Today is our day out on the bikes. We googled and apped and have decided on a self made 70 km tour from Wesel, starting along the Lippe river canal, then following an old railroad to Schermbeck and back north and west through the fields and forests.
It’s dry when we leave, I even put on a 20 spf sun screen to be safe, though it’s unlikely to be very sunny today. The weather forecast shows showers and rain, so we’re prepared for wet weather as well as for sun. We ride through the center of Wesel to find the start of the route: we’ll be following numbered signposts (Knotenpunkte) all the way so the trick is to intersect one of these trails and find your first number.
We drive south and east through the industrial areas of Wesel along the port and canal, the route between Knotenpunkte is usually well marked so no need to stop and check the GPS. We cross from the canal to the Lippe river itself through green pastures dotted with woodland, looking forward to trying out the Lippe Fähre, which recently got a reward as Germany’s most bicycle friendly solution (see the article on the website of Wesel in German here). It looks very cool, a bright yellow metal raft laying in the middle of the river, but we soon learn it’s not so easy to make it to the other side. Maybe we have the wind against us, in any case it requires a lot of effort to pull ourselves the last few meters to the bank. In the mean while it starts raining, a light drizzle which will nonetheless get your clothes completely wet after an hour or so.
Onwards! We follow the gravel bicycle routes from one number to the next all the way to Schermbeck, cycling through the green lint surrounding the lenght of the Lippe river. For a long while we cycle along the same railway that we also encountered the day before yesterday, when we admired the remains of the 19th century brick railroad bridge over the Rhein river, destroyed during the second world war. In Schermbeck we find a bakery that has some indoor seating, we order our favourite unhealthy snacks (in my case a Rosinenschnecke and a hot chocolate) and enjoy the short break.
After lunch we have a quick look at the local Wasserschloss and then head north to start our loop. We make an understandable mistake when we encounter a very ambiguous route marker, but we discover a nice bit of forest with a cute bridge and cross it twice, once hopefull on the way to the next Knotenpunkte and then again after we realize we made a mistake. By this time the rain has intensified and we put on more rain gear: a bright yellow helmet cover for each of us and rain pants and shoe covers for Arne. I prefer getting wet over getting too hot under rain protection and stick with shorts and sandals. in the Dämmerwald we are a bit more sheltered by the trees, it’s a beautiful route through dense woods, we startle a roe deer a few meters from the road and admire it dashing off. Even when you know it’s right there, it’s still pretty difficult to spot in the underbrush.

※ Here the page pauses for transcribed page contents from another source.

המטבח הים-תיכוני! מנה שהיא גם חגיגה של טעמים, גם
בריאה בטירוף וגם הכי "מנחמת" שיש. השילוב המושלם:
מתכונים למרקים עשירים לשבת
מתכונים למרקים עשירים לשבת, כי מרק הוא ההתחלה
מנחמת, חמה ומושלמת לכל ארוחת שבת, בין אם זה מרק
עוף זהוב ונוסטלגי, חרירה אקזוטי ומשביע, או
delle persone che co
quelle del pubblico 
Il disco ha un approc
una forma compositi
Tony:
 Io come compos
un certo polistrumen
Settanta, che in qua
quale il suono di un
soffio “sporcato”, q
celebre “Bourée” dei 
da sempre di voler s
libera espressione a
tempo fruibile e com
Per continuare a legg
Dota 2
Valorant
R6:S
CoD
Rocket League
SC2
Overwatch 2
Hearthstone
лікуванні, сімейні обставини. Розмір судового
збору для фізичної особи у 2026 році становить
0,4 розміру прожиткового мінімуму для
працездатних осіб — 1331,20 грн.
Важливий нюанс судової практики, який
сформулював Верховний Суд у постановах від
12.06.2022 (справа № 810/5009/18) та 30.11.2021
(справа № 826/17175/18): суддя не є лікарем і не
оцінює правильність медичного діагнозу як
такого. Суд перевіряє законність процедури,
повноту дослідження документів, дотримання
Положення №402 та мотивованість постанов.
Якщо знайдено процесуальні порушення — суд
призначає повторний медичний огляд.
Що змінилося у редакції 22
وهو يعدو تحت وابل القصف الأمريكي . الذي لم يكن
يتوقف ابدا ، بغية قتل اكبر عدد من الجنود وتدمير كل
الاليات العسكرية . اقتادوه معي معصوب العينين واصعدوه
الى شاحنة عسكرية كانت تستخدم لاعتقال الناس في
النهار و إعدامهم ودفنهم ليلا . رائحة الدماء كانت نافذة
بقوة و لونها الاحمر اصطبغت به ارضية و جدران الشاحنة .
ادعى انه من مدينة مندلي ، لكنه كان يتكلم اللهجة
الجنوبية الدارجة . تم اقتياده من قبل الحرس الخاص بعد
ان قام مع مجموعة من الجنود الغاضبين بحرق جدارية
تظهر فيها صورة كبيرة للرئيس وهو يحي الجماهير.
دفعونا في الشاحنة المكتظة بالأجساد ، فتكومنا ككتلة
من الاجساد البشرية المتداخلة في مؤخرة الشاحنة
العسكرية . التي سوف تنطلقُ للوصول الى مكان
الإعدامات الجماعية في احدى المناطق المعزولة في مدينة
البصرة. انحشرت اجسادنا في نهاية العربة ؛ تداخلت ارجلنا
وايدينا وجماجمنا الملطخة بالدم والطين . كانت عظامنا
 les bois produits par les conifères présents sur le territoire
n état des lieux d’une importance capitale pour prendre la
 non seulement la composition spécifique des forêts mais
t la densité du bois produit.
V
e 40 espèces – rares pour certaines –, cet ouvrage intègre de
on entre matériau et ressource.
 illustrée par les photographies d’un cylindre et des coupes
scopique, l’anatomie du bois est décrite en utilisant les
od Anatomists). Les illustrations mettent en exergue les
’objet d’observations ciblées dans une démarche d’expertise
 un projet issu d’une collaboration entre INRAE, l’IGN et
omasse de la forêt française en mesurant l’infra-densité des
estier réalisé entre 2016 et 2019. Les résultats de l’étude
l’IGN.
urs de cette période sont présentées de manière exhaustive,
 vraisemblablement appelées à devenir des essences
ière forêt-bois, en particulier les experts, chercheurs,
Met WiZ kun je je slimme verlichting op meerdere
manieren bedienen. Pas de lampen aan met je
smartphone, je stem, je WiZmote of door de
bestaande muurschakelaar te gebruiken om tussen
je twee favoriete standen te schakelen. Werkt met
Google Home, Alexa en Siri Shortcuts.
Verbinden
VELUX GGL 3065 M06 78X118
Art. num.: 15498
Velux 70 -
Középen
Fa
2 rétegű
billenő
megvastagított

We continue on through the rain on local roads with little traffic or bigger roads with a separate path for bicycles, between pastures with horses or cows and big patches of deciduous woods. It’s not very hilly, but the continuous fight against the wind and rain makes it tiring. When it finally stops raining, we have our afternoon snack (a muffin from the lunch bakery) looking out over the yacht harbour and castle at Diersfordt, then we follow the Rheindamm south and make it back to the hotel by five after a day total of 82,75 km. Dinner (again) in the Q-Stall (if you pronounce it in German, it sounds like Kuhstall: cowbarn) and dessert (again) from the reception: Knusperkeks chocolat.